**AIM OF THE EXERCISE:**
Reproduce unchanged every line from the one containing "text TRIBUNAL REGIONAL" down to the one containing "text Desembargador Presidente", including both of those lines. Give only those lines from the entries.

**RECORDS TO PROCESS:**
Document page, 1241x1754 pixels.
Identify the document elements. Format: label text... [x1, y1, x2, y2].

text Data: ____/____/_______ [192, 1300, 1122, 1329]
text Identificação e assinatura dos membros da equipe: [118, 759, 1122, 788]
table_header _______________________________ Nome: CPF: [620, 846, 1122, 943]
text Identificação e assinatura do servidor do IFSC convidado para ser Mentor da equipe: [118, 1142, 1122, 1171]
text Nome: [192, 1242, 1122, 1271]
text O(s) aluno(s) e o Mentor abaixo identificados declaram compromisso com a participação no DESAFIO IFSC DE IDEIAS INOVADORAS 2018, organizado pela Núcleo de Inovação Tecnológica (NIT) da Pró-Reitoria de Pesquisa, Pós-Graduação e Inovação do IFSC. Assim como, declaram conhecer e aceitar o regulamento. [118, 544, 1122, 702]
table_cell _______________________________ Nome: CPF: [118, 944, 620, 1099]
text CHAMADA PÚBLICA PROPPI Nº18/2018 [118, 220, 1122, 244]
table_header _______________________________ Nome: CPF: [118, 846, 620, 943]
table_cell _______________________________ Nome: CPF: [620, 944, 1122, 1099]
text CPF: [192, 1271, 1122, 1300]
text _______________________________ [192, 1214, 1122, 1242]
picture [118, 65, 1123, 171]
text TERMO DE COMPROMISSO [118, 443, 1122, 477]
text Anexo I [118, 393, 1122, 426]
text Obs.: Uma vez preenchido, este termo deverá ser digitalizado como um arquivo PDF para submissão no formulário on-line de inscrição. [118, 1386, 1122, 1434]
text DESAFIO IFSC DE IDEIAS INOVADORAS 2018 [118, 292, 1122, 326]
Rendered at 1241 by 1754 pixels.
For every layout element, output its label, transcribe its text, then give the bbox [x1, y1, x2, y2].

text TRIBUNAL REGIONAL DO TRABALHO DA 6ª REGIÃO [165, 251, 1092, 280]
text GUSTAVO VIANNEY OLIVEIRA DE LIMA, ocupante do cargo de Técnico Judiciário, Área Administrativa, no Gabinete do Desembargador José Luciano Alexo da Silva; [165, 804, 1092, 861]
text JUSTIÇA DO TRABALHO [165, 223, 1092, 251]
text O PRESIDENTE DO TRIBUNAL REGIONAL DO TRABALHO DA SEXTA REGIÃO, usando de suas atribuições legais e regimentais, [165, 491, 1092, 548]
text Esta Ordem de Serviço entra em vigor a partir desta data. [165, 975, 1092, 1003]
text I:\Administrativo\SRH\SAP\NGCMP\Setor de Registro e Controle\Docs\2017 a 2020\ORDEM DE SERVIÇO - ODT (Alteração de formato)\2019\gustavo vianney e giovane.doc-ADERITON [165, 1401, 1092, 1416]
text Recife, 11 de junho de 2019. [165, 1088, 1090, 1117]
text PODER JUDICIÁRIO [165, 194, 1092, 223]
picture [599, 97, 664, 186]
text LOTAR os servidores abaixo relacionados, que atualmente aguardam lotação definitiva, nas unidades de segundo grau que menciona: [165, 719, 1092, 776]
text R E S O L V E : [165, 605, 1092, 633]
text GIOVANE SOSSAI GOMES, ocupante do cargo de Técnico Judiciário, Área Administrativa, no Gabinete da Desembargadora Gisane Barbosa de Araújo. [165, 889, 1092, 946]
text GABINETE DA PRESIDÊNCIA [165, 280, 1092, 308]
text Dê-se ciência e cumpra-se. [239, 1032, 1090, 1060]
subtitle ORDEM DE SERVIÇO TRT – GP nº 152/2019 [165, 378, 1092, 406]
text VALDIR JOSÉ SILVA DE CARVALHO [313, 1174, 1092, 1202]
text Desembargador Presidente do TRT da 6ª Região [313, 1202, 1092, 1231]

* * *

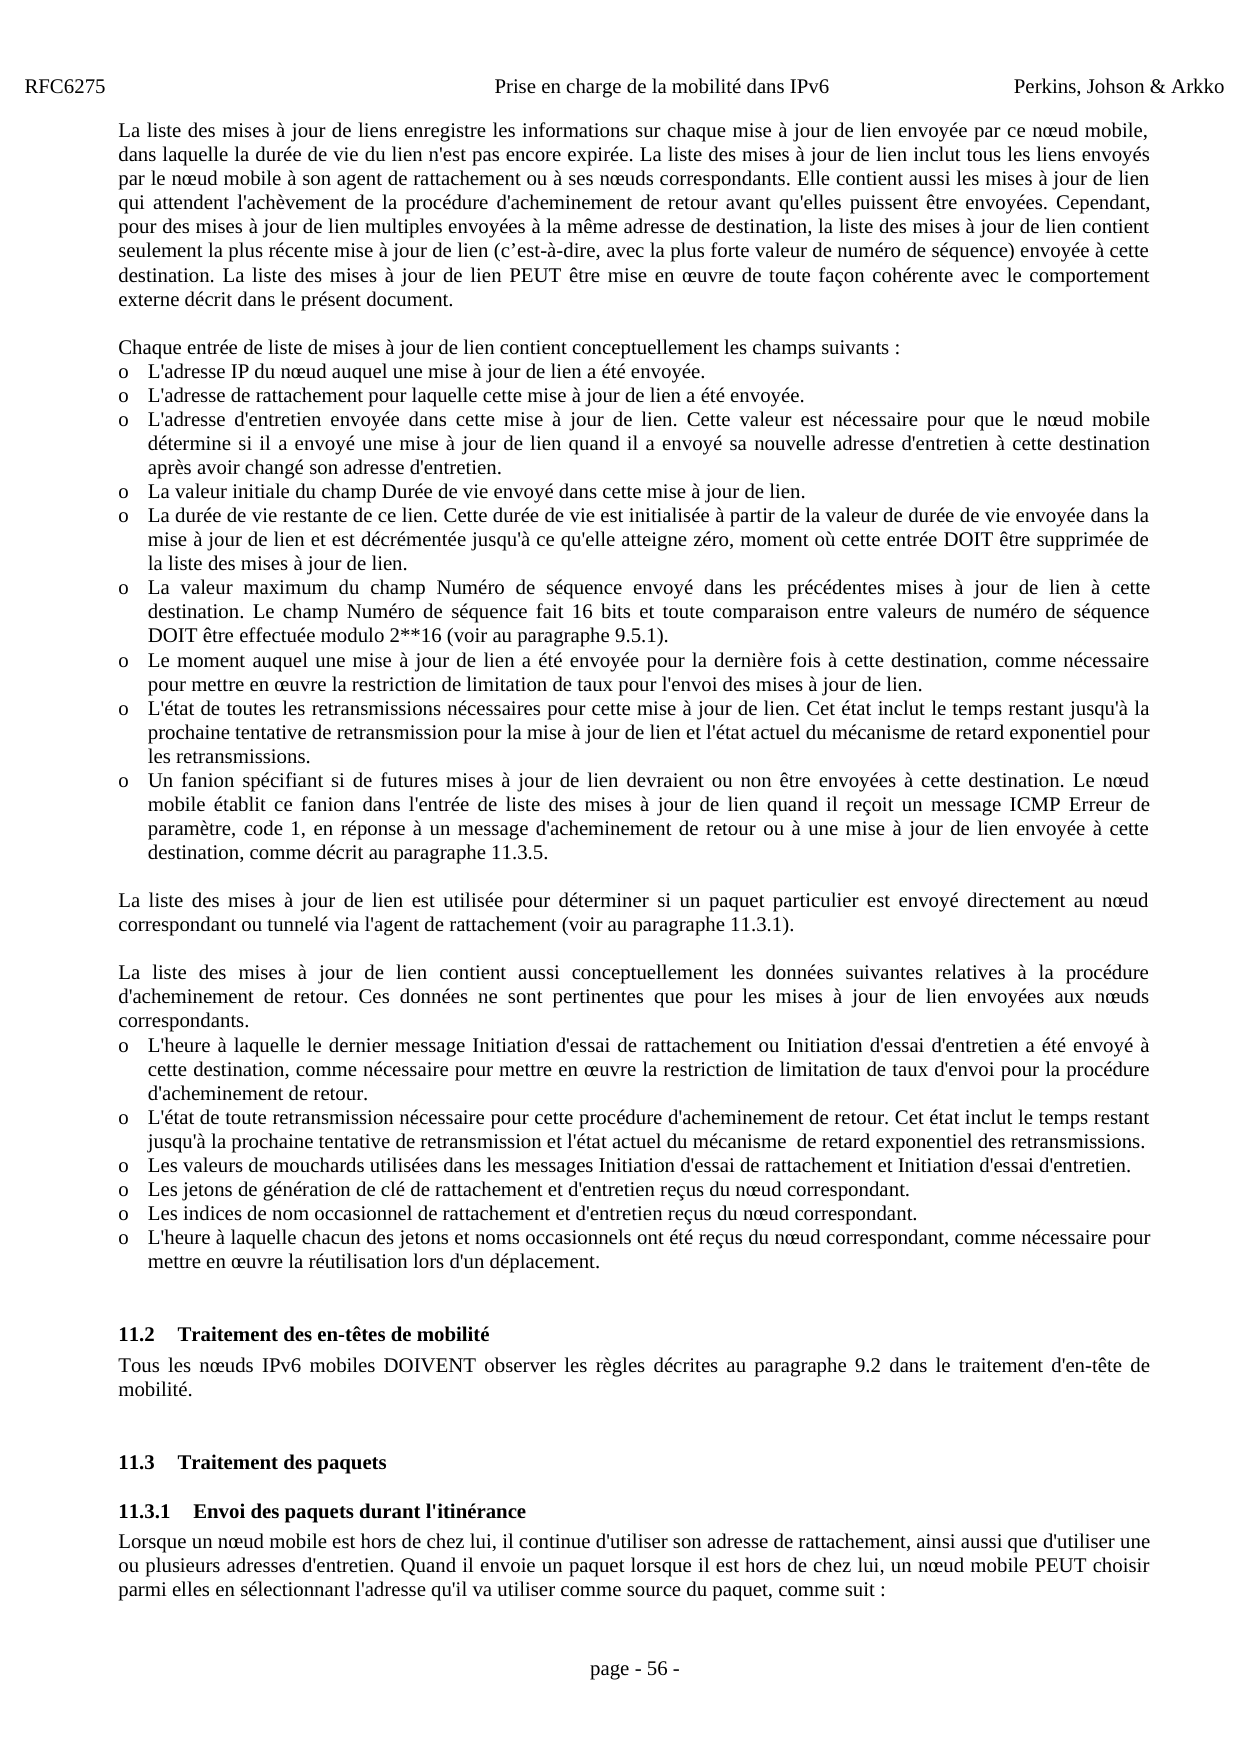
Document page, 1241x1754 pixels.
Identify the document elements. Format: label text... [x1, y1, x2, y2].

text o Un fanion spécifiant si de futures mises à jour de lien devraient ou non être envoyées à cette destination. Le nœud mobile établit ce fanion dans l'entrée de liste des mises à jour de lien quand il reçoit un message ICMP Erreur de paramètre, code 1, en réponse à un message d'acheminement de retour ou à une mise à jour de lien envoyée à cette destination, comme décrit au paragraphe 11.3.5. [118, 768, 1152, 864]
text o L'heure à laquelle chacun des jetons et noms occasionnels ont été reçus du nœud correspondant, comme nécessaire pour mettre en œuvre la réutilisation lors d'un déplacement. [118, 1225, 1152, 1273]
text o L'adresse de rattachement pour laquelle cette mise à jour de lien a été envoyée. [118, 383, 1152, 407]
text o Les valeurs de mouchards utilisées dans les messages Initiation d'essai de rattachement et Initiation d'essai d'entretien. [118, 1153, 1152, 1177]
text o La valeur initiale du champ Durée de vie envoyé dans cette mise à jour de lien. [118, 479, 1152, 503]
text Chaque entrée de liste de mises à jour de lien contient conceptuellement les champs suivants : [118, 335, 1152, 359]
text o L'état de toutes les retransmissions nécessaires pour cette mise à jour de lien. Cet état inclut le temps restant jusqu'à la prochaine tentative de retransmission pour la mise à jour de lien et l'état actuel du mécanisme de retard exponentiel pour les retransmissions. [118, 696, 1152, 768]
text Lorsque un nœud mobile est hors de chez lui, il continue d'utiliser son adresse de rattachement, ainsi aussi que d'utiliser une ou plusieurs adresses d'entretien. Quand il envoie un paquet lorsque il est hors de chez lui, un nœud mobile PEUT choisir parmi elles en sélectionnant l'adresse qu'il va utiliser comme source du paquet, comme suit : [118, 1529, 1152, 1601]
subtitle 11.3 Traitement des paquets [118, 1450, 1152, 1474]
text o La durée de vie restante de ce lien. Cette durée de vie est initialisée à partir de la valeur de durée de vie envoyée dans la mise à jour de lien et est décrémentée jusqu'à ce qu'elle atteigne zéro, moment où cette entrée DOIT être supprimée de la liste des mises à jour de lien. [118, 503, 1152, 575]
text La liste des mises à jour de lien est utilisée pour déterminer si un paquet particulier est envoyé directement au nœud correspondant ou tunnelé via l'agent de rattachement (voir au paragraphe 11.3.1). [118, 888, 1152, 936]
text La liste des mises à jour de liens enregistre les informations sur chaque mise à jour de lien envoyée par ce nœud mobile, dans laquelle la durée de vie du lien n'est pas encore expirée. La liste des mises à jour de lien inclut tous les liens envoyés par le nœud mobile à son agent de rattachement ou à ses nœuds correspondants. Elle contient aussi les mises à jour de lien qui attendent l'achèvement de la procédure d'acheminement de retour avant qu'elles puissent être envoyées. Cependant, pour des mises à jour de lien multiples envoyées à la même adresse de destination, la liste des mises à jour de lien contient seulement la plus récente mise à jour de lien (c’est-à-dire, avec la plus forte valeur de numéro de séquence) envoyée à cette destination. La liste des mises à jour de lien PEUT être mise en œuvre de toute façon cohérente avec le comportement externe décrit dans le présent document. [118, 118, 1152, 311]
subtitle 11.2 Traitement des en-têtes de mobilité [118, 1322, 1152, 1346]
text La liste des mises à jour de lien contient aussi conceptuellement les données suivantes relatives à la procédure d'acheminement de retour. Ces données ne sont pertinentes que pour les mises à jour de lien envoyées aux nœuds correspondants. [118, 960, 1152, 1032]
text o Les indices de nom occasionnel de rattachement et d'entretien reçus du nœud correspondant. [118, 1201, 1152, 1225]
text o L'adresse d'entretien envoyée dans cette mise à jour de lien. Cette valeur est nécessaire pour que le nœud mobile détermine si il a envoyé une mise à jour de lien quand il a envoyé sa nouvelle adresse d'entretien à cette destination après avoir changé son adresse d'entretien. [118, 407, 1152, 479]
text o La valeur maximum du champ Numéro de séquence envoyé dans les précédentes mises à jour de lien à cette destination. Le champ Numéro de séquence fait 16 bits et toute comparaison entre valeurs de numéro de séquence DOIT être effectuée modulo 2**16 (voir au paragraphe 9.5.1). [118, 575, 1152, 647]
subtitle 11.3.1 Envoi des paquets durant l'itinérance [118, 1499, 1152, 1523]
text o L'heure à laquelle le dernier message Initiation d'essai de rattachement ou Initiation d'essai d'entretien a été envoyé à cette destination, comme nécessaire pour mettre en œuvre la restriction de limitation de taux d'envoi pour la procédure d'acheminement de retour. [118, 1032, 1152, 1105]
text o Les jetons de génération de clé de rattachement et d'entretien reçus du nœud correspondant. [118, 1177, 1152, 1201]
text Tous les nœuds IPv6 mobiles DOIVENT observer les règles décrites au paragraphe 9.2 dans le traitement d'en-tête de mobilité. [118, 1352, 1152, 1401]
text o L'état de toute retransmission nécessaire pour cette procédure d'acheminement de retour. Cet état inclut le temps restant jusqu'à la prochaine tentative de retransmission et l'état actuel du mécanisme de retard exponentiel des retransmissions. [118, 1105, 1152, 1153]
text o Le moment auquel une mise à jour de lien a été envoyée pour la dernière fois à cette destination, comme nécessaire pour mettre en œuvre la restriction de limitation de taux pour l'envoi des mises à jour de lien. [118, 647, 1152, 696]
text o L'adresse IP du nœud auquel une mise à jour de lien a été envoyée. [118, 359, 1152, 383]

**FINISHED EXERCISE:**
text TRIBUNAL REGIONAL DO TRABALHO DA 6ª REGIÃO [165, 251, 1092, 280]
text GUSTAVO VIANNEY OLIVEIRA DE LIMA, ocupante do cargo de Técnico Judiciário, Área Administrativa, no Gabinete do Desembargador José Luciano Alexo da Silva; [165, 804, 1092, 861]
text JUSTIÇA DO TRABALHO [165, 223, 1092, 251]
text O PRESIDENTE DO TRIBUNAL REGIONAL DO TRABALHO DA SEXTA REGIÃO, usando de suas atribuições legais e regimentais, [165, 491, 1092, 548]
text Esta Ordem de Serviço entra em vigor a partir desta data. [165, 975, 1092, 1003]
text I:\Administrativo\SRH\SAP\NGCMP\Setor de Registro e Controle\Docs\2017 a 2020\ORDEM DE SERVIÇO - ODT (Alteração de formato)\2019\gustavo vianney e giovane.doc-ADERITON [165, 1401, 1092, 1416]
text Recife, 11 de junho de 2019. [165, 1088, 1090, 1117]
text PODER JUDICIÁRIO [165, 194, 1092, 223]
picture [599, 97, 664, 186]
text LOTAR os servidores abaixo relacionados, que atualmente aguardam lotação definitiva, nas unidades de segundo grau que menciona: [165, 719, 1092, 776]
text R E S O L V E : [165, 605, 1092, 633]
text GIOVANE SOSSAI GOMES, ocupante do cargo de Técnico Judiciário, Área Administrativa, no Gabinete da Desembargadora Gisane Barbosa de Araújo. [165, 889, 1092, 946]
text GABINETE DA PRESIDÊNCIA [165, 280, 1092, 308]
text Dê-se ciência e cumpra-se. [239, 1032, 1090, 1060]
subtitle ORDEM DE SERVIÇO TRT – GP nº 152/2019 [165, 378, 1092, 406]
text VALDIR JOSÉ SILVA DE CARVALHO [313, 1174, 1092, 1202]
text Desembargador Presidente do TRT da 6ª Região [313, 1202, 1092, 1231]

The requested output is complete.